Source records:
--------
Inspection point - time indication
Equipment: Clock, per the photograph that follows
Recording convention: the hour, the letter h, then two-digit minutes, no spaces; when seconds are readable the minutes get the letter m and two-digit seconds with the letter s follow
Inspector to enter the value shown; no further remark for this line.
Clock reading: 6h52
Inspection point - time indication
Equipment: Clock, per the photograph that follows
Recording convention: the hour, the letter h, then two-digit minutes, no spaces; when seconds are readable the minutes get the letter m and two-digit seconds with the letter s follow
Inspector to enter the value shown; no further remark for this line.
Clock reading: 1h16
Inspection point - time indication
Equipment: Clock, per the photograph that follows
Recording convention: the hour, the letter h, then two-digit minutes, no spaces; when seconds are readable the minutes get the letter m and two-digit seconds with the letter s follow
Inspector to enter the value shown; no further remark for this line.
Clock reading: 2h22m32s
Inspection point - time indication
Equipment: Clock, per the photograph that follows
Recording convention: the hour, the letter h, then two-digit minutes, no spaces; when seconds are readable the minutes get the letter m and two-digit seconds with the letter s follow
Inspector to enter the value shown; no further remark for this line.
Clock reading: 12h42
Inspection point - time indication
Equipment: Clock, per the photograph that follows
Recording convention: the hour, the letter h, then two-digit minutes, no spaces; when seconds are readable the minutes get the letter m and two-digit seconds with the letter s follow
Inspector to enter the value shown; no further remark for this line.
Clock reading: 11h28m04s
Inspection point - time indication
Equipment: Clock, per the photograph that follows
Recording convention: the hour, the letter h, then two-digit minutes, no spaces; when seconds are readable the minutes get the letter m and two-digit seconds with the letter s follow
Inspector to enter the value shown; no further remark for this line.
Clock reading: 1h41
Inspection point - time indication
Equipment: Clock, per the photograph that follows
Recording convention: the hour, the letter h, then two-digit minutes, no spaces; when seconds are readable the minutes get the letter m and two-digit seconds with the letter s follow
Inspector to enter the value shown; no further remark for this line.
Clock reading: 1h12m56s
--------
_Written task:_ Present the lines of the items above as a Markdown table with the columns Row and Line. Start at the first line, continue through the line containing "Clock reading: 1h16", and include only those lines, numbering each one and skipping blank lines.

_Written response:_
| Row | Line |
|---|---|
| 1 | Inspection point - time indication |
| 2 | Equipment: Clock, per the photograph that follows |
| 3 | Recording convention: the hour, the letter h, then two-digit minutes, no spaces; when seconds are readable the minutes get the letter m and two-digit seconds with the letter s follow |
| 4 | Inspector to enter the value shown; no further remark for this line. |
| 5 | Clock reading: 6h52 |
| 6 | Inspection point - time indication |
| 7 | Equipment: Clock, per the photograph that follows |
| 8 | Recording convention: the hour, the letter h, then two-digit minutes, no spaces; when seconds are readable the minutes get the letter m and two-digit seconds with the letter s follow |
| 9 | Inspector to enter the value shown; no further remark for this line. |
| 10 | Clock reading: 1h16 |